» **Short task**: Identify each line in the entries below that contains the word "backdrop", and copy every such line in full.

» **Task data**:
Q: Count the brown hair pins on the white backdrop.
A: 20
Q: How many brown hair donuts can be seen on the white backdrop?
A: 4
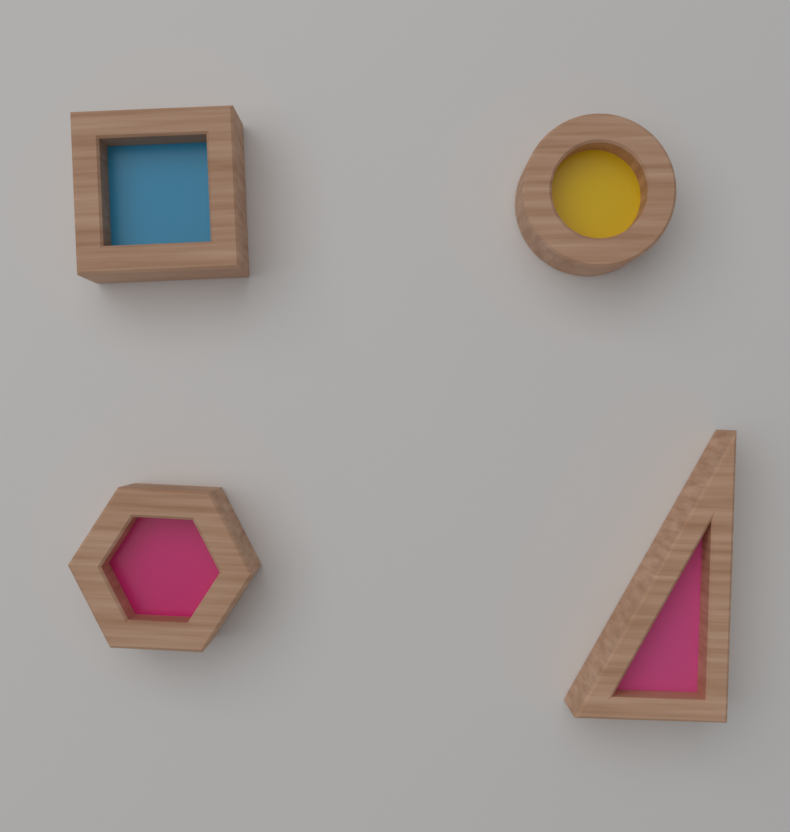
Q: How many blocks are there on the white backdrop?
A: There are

» **Response to the exercise**:
Q: Count the brown hair pins on the white backdrop.
Q: How many brown hair donuts can be seen on the white backdrop?
Q: How many blocks are there on the white backdrop?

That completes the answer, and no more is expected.